On The flip side, billing with insurance companies can be more complex, time consuming, and result in an inventory overhead cost. This can also cause issues with existing contracts with wholesalers. Big Pharma is concerned that if a lot of pharmacies participate in this program and get paid by PBM’s at this lower price, that people will start to question the PBM’s originally inflated prices (arpharmcists.org).
Eligible groups of healthcare organizations can include; HRSA-supported health centers, Ryan White Clinics, Medicaid and Medicare Disproportionate Share Hospitals, Children’s Hospitals, State AIDS Drug Assistance Programs, and other safety net providers. (See the full list of eligible organizations/covered entities.) To get enrolled with this program, healthcare organizations must register with the 340B Program and comply with all regulations.

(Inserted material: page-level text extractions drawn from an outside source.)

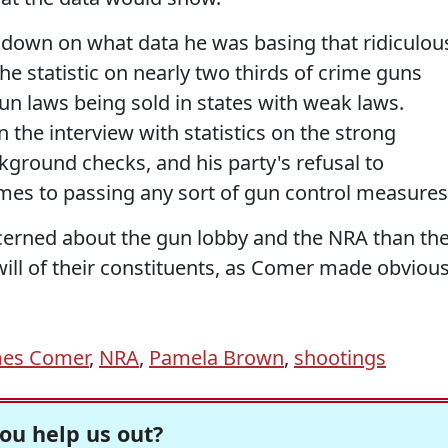
m down on what data he was basing that ridiculou
he statistic on nearly two thirds of crime guns
un laws being sold in states with weak laws.
 the interview with statistics on the strong
kground checks, and his party's refusal to
mes to passing any sort of gun control measures
erned about the gun lobby and the NRA than th
 will of their constituents, as Comer made obviou
mes Comer
,
NRA
,
Pamela Brown
,
shootings
ou help us out?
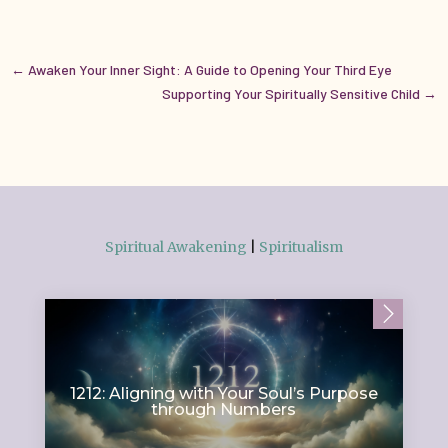
←
Awaken Your Inner Sight: A Guide to Opening Your Third Eye
Supporting Your Spiritually Sensitive Child
→
Spiritual Awakening
|
Spiritualism
1212: Aligning with Your Soul’s Purpose
through Numbers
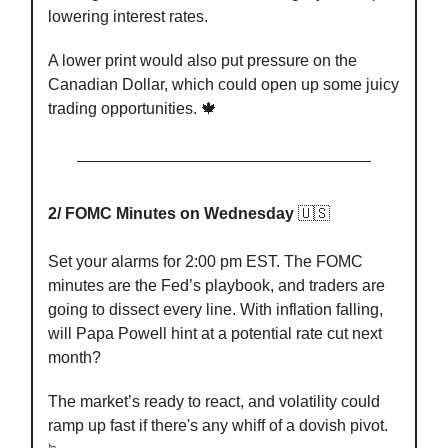
lowering interest rates.
A lower print would also put pressure on the
Canadian Dollar, which could open up some juicy
trading opportunities. 🍁
2/ FOMC Minutes on Wednesday
🇺🇸
Set your alarms for 2:00 pm EST. The FOMC
minutes are the Fed’s playbook, and traders are
going to dissect every line. With inflation falling,
will Papa Powell hint at a potential rate cut next
month?
The market’s ready to react, and volatility could
ramp up fast if there's any whiff of a dovish pivot.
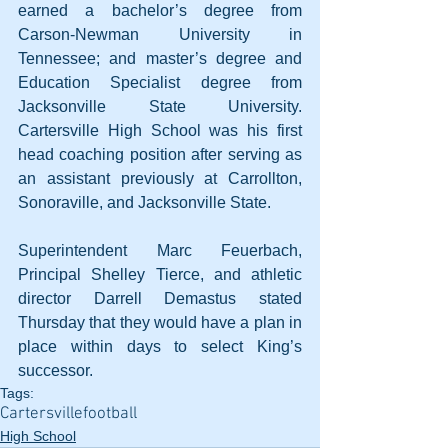
earned a bachelor’s degree from 
Carson-Newman University in 
Tennessee; and master’s degree and 
Education Specialist degree from 
Jacksonville State University. 
Cartersville High School was his first 
head coaching position after serving as 
an assistant previously at Carrollton, 
Sonoraville, and Jacksonville State.
Superintendent Marc Feuerbach, 
Principal Shelley Tierce, and athletic 
director Darrell Demastus stated 
Thursday that they would have a plan in 
place within days to select King’s 
successor.
Tags:
Cartersville
football
High School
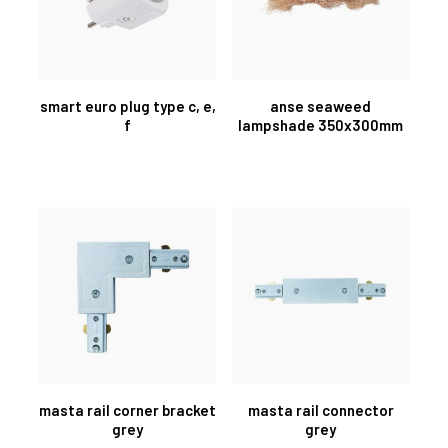
smart euro plug type c, e,
anse seaweed
f
lampshade 350x300mm
masta rail corner bracket
masta rail connector
grey
grey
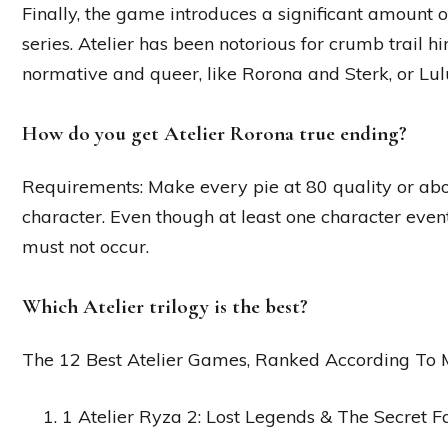
Finally, the game introduces a significant amount 
series. Atelier has been notorious for crumb trail hi
normative and queer, like Rorona and Sterk, or Lu
How do you get Atelier Rorona true ending?
Requirements: Make every pie at 80 quality or abov
character. Even though at least one character event
must not occur.
Which Atelier trilogy is the best?
The 12 Best Atelier Games, Ranked According To M
1 Atelier Ryza 2: Lost Legends & The Secret Fa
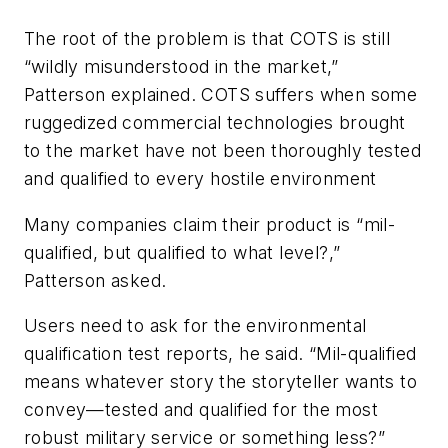
The root of the problem is that COTS is still
“wildly misunderstood in the market,”
Patterson explained. COTS suffers when some
ruggedized commercial technologies brought
to the market have not been thoroughly tested
and qualified to every hostile environment
Many companies claim their product is “mil-
qualified, but qualified to what level?,”
Patterson asked.
Users need to ask for the environmental
qualification test reports, he said. “Mil-qualified
means whatever story the storyteller wants to
convey—tested and qualified for the most
robust military service or something less?”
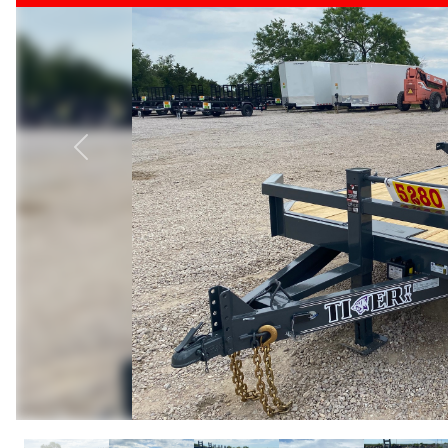
Previous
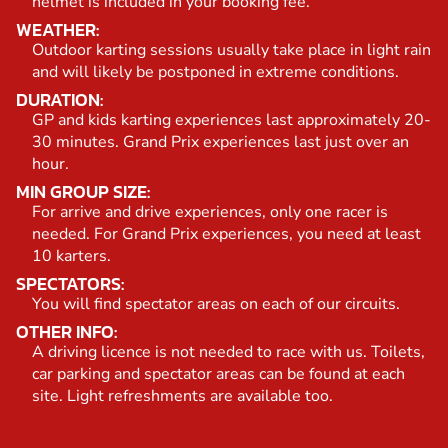
helmet is included in your booking fee.
WEATHER:
Outdoor karting sessions usually take place in light rain
and will likely be postponed in extreme conditions.
DURATION:
GP and kids karting experiences last approximately 20-
30 minutes. Grand Prix experiences last just over an
hour.
MIN GROUP SIZE:
For arrive and drive experiences, only one racer is
needed. For Grand Prix experiences, you need at least
10 karters.
SPECTATORS:
You will find spectator areas on each of our circuits.
OTHER INFO:
A driving licence is not needed to race with us. Toilets,
car parking and spectator areas can be found at each
site. Light refreshments are available too.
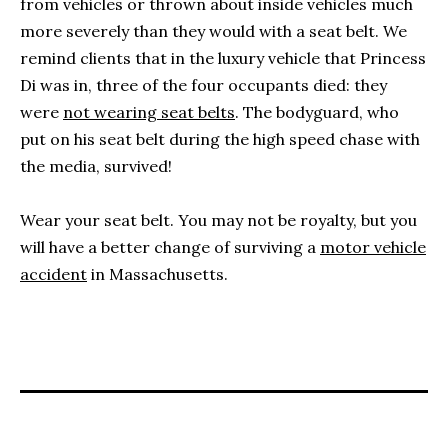
from vehicles or thrown about inside vehicles much
more severely than they would with a seat belt. We
remind clients that in the luxury vehicle that Princess
Di was in, three of the four occupants died: they
were
not wearing seat belts
. The bodyguard, who
put on his seat belt during the high speed chase with
the media, survived!
Wear your seat belt. You may not be royalty, but you
will have a better change of surviving a
motor vehicle
accident
in Massachusetts.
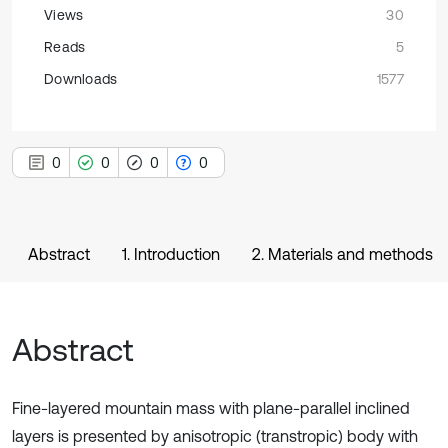
Views
30
Reads
5
Downloads
1577
0
0
0
0
Abstract
1. Introduction
2. Materials and methods
Abstract
Fine-layered mountain mass with plane-parallel inclined
layers is presented by anisotropic (transtropic) body with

Registration for this program can be done at the beginning of each Quarter; October 1-15, January 1-15, April 1-15, and July 1-15.
We know that all providers and pharmacies want to help their patients the best they can and increase the quality and access of care, but sometimes this can cause added stress and challenges on pharmacists and other healthcare organizations. The 340B Drug Pricing Program is no exception to the rule. Do you think that this is a good or bad thing for the pharmaceutical industry? Is this the direction independent pharmacies should go in? “The cause is incredibly worthwhile, but the reality of what’s required of health systems to make such a program happen is infinitely complex. Policy rules, emerging requirements, inventory management, and billing can be overwhelming, even for the most experienced pharmacy director” (psgconsults.com). Proposed guidelines for this program can be found through HRSA of the U.S. Department of Health and Human Services.